Biosamples from wearable devices?
Dr Kashaninejad’s research explores the collection of health condition information via wearable devices, using the concept of micro elastofluidics.
Currently, wearable devices such as smart watches can only collect physical information from the wearer. Collecting information about biochemical and biological conditions is much more difficult because of the lack of ‘fluid handling’ capability of these devices.
Dr Kashaninejad’s research explores simple, practical solutions for liquid handling on flexible and skin-conformal surfaces so that solutions for sampling sweat and subdermal body fluids can be easily investigated.

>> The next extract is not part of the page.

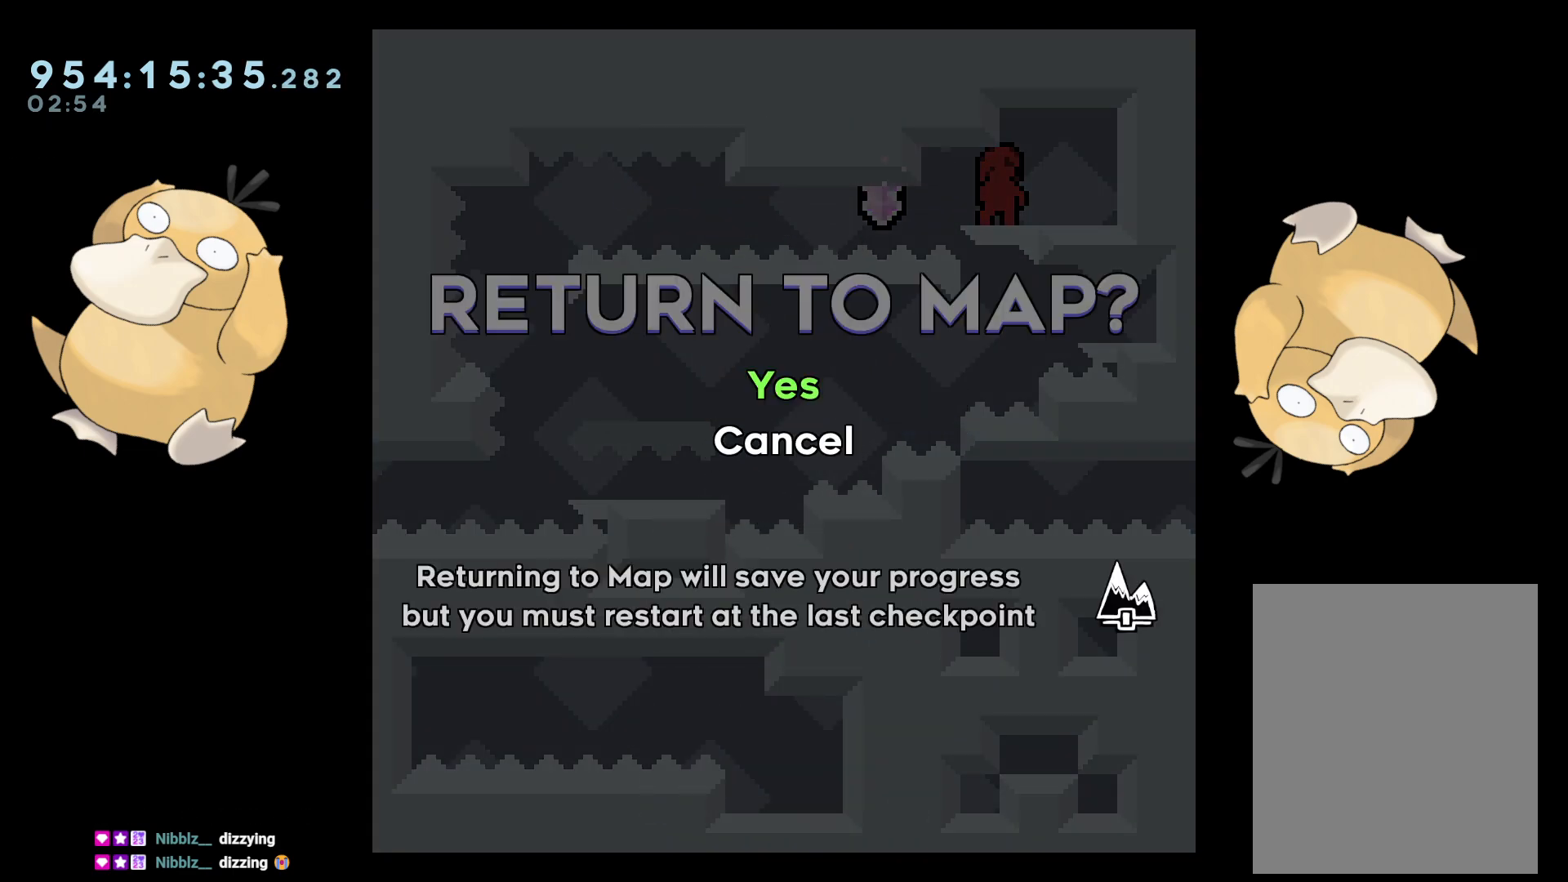
{"buttons": [], "left_stick": "center", "right_stick": "center", "events": [[67, "A", "up"]]}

“We will find these solutions in the near future in wearable devices that can provide more information about the health condition of the wearer than the current smartwatch,” he said.
“On-skin wearable systems for biofluid sampling and biomarker sensing can revolutionise the current practices in healthcare monitoring and personalised medicine.
“However, there is still a long path toward complete market adoption and acceptance of this fascinating technology.
“My recent paper compared various microfluidic platforms that could be used for on-skin wearable devices. These platforms include semiconductor-based, polymer-based, liquid metal-based, paper-based, and textile-based microfluidics.
“These platforms can enhance the stretchability of on-skin wearable biosensors at the device level, and there are potential microfluidic solutions for collecting, transporting, and controlling the biofluids.
“The application of finger-powered micropumps is a viable solution for precise and on-demand biofluid pumping.
“There is great potential in this field, such as the applications of stretchable continuous-flow micro elastofluidics, stretchable superhydrophobic surfaces, liquid beads – tiny capsules with liquid content – as a form of digital micro elastofluidics, and topological liquid diodes that receive less attention but have enormous potential to be integrated into on-skin wearable devices.”